== Task inputs
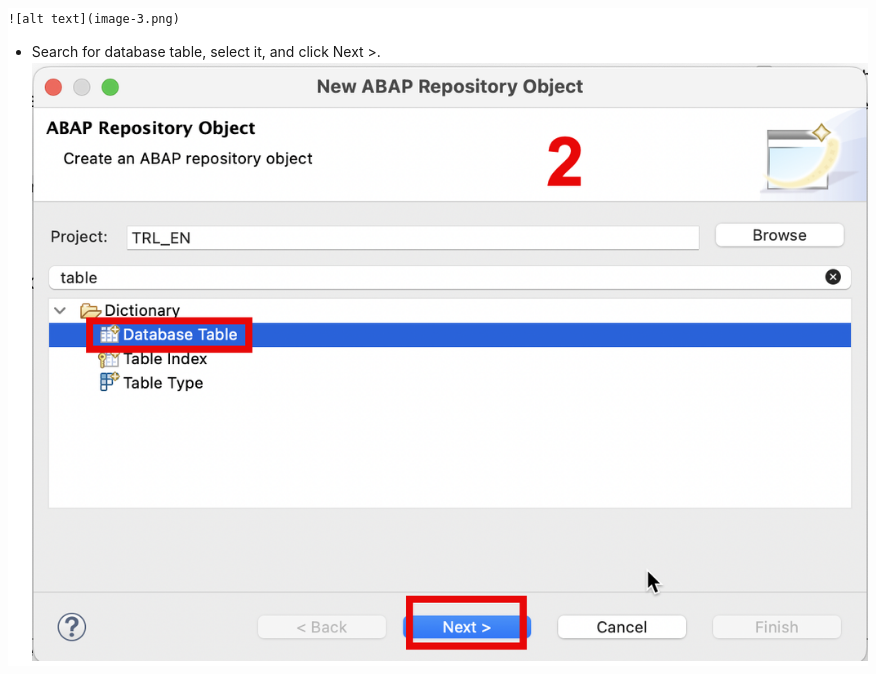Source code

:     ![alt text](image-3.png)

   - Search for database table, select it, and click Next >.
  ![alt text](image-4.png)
====
== Task inputs
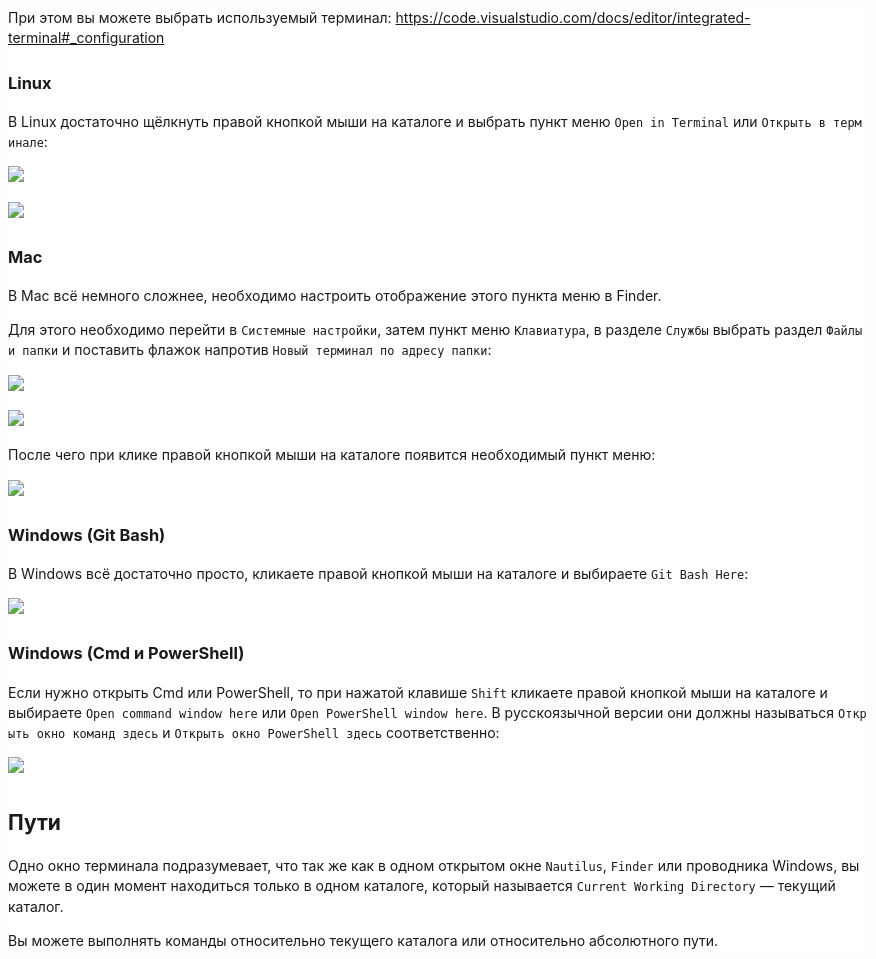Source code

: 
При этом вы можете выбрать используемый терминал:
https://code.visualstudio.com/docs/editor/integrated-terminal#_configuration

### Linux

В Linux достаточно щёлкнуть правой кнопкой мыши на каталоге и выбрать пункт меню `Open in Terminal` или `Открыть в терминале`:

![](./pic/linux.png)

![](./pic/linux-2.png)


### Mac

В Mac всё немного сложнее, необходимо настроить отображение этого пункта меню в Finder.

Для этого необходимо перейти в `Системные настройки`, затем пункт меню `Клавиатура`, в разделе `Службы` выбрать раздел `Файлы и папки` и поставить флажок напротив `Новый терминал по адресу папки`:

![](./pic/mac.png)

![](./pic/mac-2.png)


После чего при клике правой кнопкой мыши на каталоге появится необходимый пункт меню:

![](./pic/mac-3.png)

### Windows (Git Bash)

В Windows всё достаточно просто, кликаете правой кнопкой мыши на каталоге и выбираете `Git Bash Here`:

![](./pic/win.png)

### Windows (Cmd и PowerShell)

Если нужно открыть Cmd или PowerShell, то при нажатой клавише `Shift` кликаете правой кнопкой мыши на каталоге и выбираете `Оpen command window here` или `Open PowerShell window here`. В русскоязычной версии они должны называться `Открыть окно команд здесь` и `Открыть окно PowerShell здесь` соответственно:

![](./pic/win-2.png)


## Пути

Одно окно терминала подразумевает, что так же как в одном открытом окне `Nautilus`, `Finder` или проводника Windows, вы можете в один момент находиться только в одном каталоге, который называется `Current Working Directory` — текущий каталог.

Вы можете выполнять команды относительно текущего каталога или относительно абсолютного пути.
====
Work instruction. Using the data above, transcribe the lines that run from the line with "Для этого необходимо" to the line with "В Windows всё", both ends kept, and output nothing else.

Written solution.
Для этого необходимо перейти в `Системные настройки`, затем пункт меню `Клавиатура`, в разделе `Службы` выбрать раздел `Файлы и папки` и поставить флажок напротив `Новый терминал по адресу папки`:

![](./pic/mac.png)

![](./pic/mac-2.png)


После чего при клике правой кнопкой мыши на каталоге появится необходимый пункт меню:

![](./pic/mac-3.png)

### Windows (Git Bash)

В Windows всё достаточно просто, кликаете правой кнопкой мыши на каталоге и выбираете `Git Bash Here`:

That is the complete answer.